Antisemitic ideologies predate birth of Israel

Rachel Loewith Rochwerg argues that “We, as a community, must not stifle those who question Israel’s political policies.”  On the contrary, they are precisely the ones who must be confronted.

Like the writer’s predecessors, my grandparents also fled Europe because of antisemitism, my paternal grandfather from Austria around 1905 and my maternal grandmother and grandfather from Poland around the same time.  I was fortunate to be born in Montreal and early on became committed to speaking out against the ideologies where hate festers. 

Two of the most antisemitic ideologies to ever exist – Islamism and Communism - stand opposed to modern Israel but their hatred of Jews long pre-dates 1948.  Virtually all the charges thrown at the Jewish state since its rebirth originate with them and we have every right, even a duty, to expose them.

For 1400 years, Islam’s holy texts have called for the subjugation and death of Jews principally because the Jews rejected Mohammed and his new religion.  

The Grand Mufti of Jerusalem during the Mandatory Palestine years, Haj Amin al-Husseini, was a Jew-hating anti-Zionist who vowed to fight the establishment of a Jewish state.  During World War II he collaborated with Hitler and was reportedly instrumental in developing the final solution.  It is further claimed that al–Husseini was mentor to Yasser Arafat.

Jew-hatred existed in Czarist Russia well before the 1917 Revolution.  Pogroms persecuted and murdered Jews regularly and out of this sewer of hate came the Russian publication of The Protocols of the Elders of Zion, a fake document claiming to have uncovered a Jewish conspiracy for global domination.  Although proven a forgery in the 1920s, The Protocols of the Elders of Zion was incorporated into Nazi-era schools, was cited in the original Hamas charter of 1988 and is endorsed by many Muslim leaders throughout the Middle East where it is widely read to this day. 

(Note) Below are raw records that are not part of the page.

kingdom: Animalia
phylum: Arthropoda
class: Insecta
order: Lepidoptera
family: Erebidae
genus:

Two critical events in the history of anti-Israelism were both initiated by the Soviet Union.  The first occurred in the mid-1960s with the invention of the Palestinians as a nation-people who had their state stolen from them by the Jews.  The second occurred in 1975 with the “Zionism is racism” resolution adopted by the U.N. General Assembly. 

Given this background, should we throw our support behind so-called “social justice” groups like BLM and Antifa who proudly proclaim their Marxist roots even as they vow to destroy Israel?  Or listen to the lying claims of Islamist groups on campuses and elsewhere who support the genocidal Hamas and post their love for Hitler on social media even while claiming that the Holocaust never happened?

Some of the people in the Jewish groups mentioned by the writer frequently appear in the newspapers attacking Israel while staunchly defending Iran, Syria, China and Russia.  Even Peter Beinart of J-Street is now calling for a non-Jewish, one state solution.  Along with the Communists and the Islamists, many of these Jewish activists support BDS, a movement designed by Israel’s enemies to destroy the state economically since they have not yet been able to do so militarily.  We cannot remain silent.

It’s interesting, don’t you think, that two of the most murderous and antisemitic ideologies in history (Communism: 100 million dead; Islamism: 200 million dead) keep intersecting with the third (Nazism: 70 million dead)?  Step back and ask yourself why anyone, especially Jews, would even listen to their versions of peace and social justice.  Our democracies are still evolving but I assure you, there is not one thing that we need to learn from Nazism, Communism or Islamism that would make any Judeo-Christian and Democratic society more just, more peaceful or more loving.  How dare they lecture us or our children about racism and injustice!